What the task asks: What you return must be the full data, repeated verbatim, with no pictures in it.

Given information:
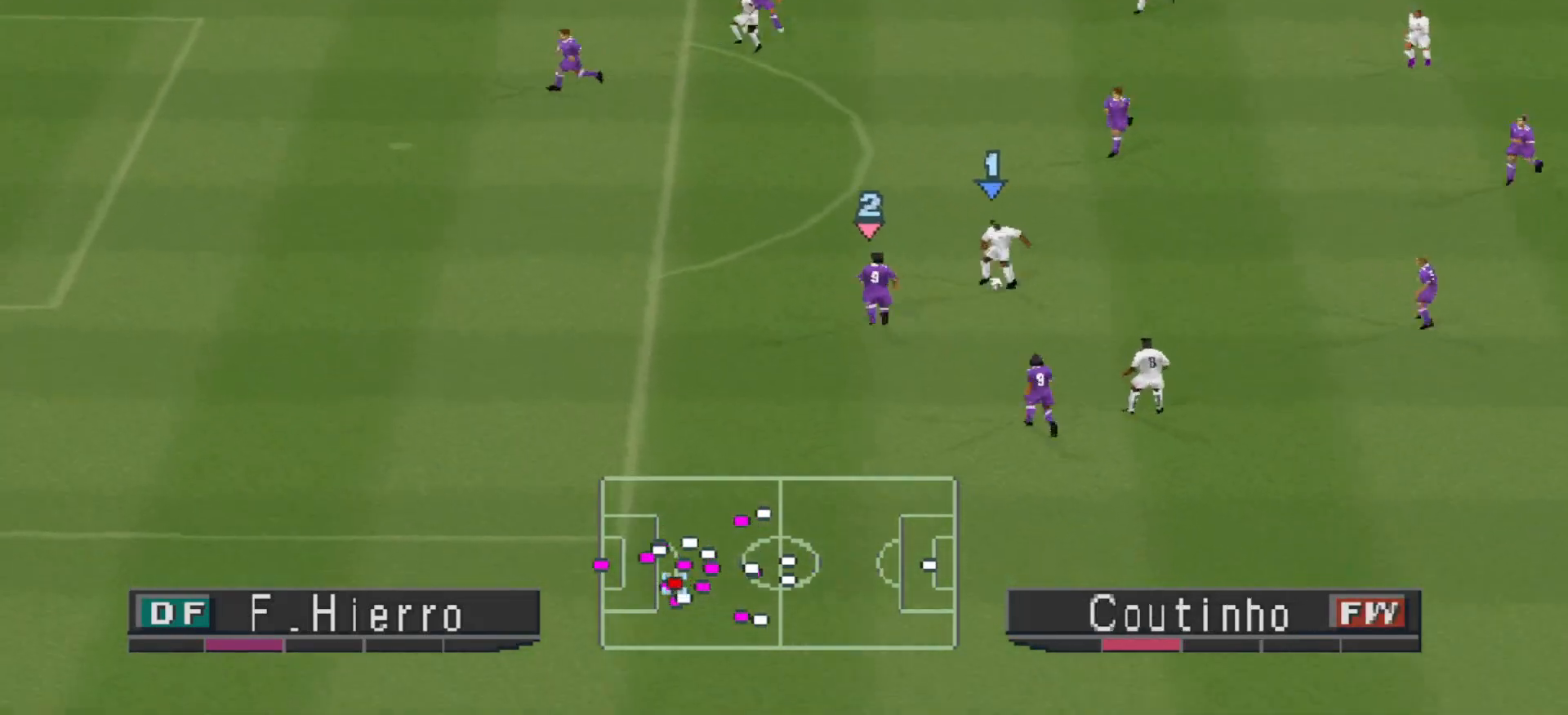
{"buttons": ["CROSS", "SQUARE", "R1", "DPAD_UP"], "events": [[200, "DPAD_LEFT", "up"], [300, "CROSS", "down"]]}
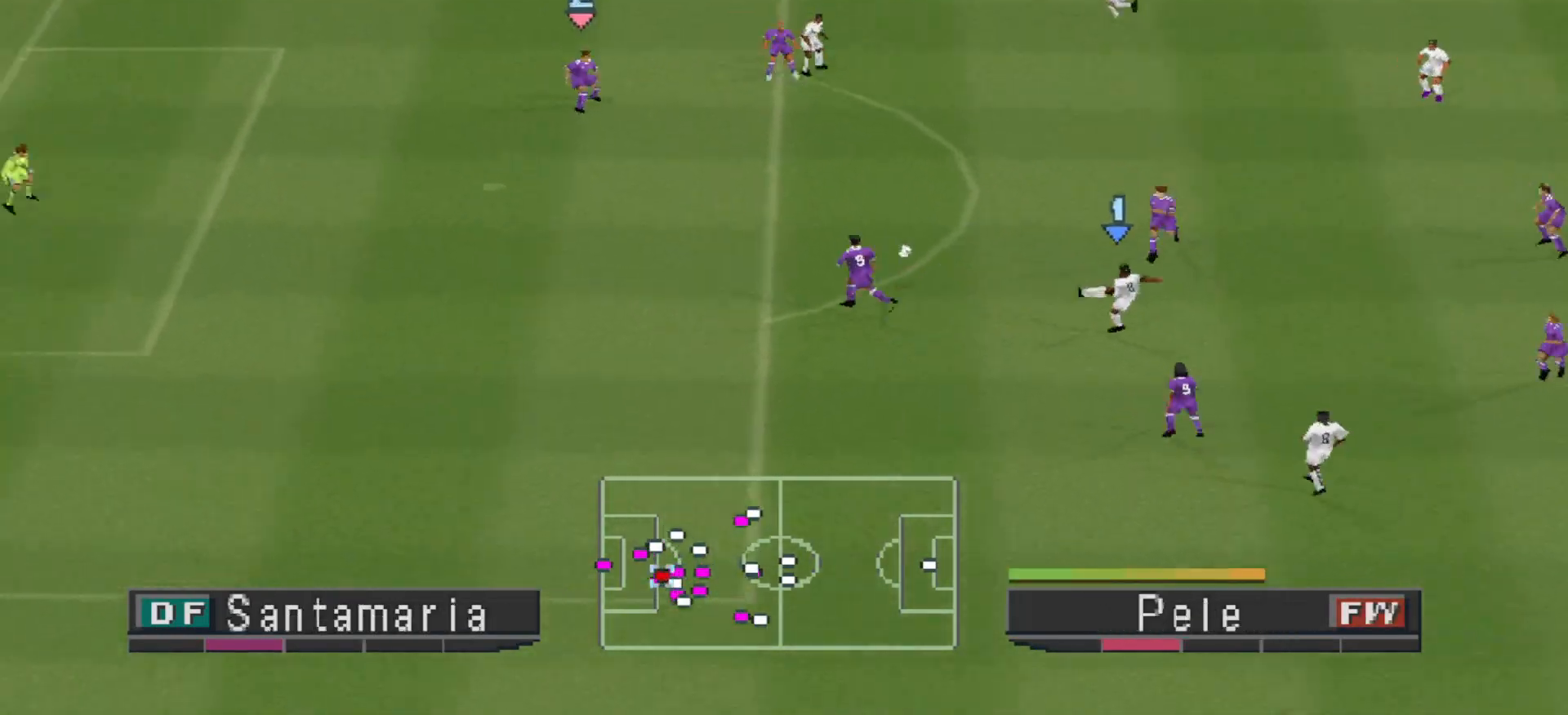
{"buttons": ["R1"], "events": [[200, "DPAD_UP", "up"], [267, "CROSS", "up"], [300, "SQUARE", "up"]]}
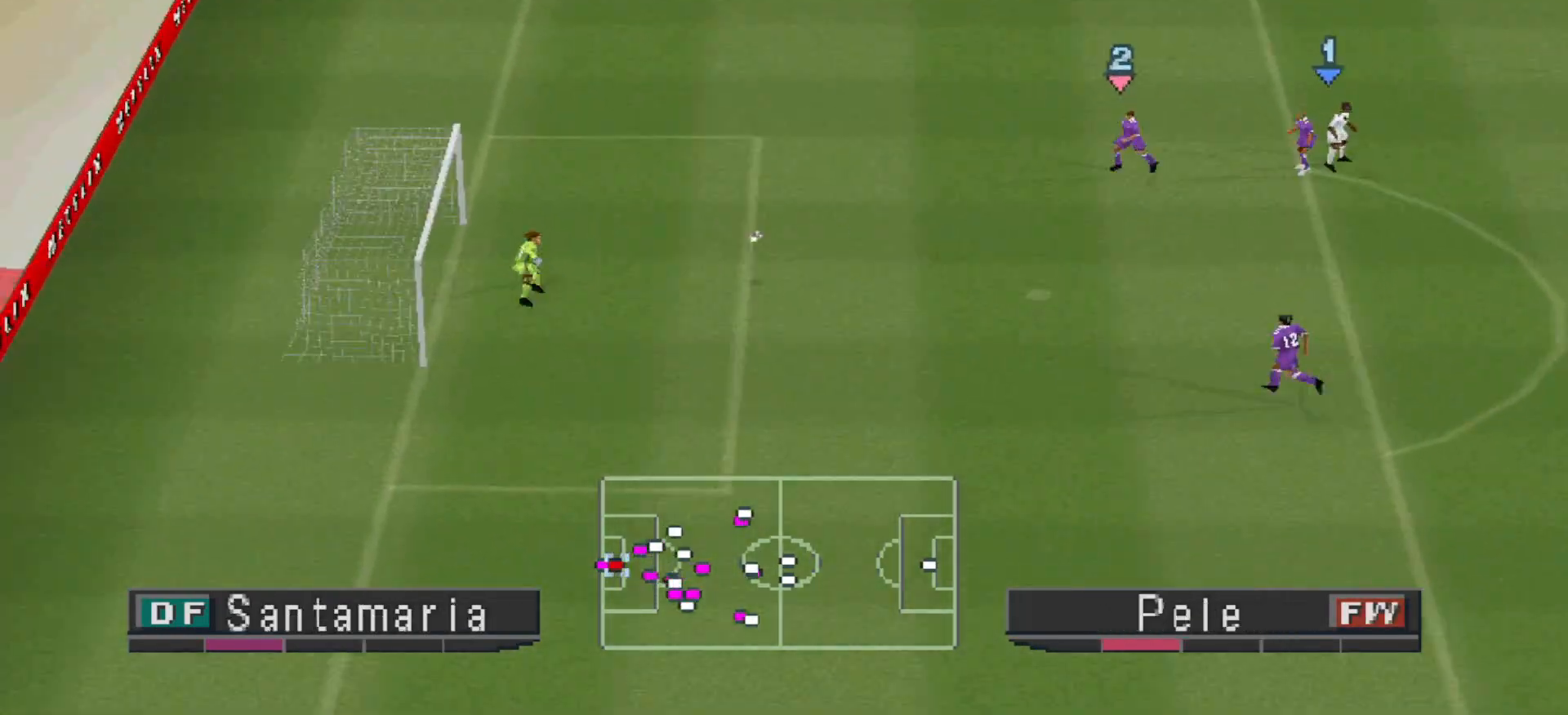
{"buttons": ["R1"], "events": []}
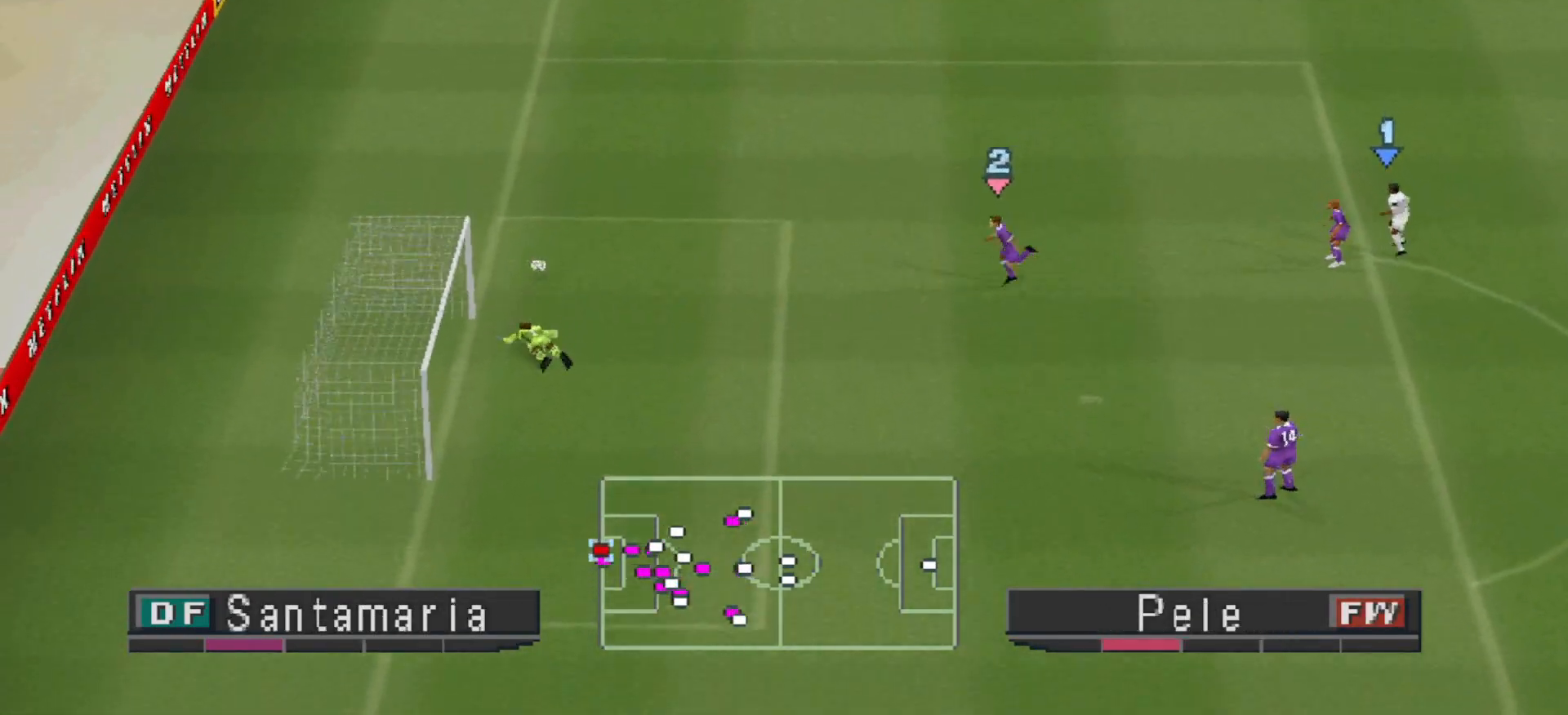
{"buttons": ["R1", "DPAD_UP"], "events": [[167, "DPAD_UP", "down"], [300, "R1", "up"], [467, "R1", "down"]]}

Output for this exercise:
{"buttons": ["CROSS", "SQUARE", "R1", "DPAD_UP"], "events": [[200, "DPAD_LEFT", "up"], [300, "CROSS", "down"]]}
{"buttons": ["R1"], "events": [[200, "DPAD_UP", "up"], [267, "CROSS", "up"], [300, "SQUARE", "up"]]}
{"buttons": ["R1"], "events": []}
{"buttons": ["R1", "DPAD_UP"], "events": [[167, "DPAD_UP", "down"], [300, "R1", "up"], [467, "R1", "down"]]}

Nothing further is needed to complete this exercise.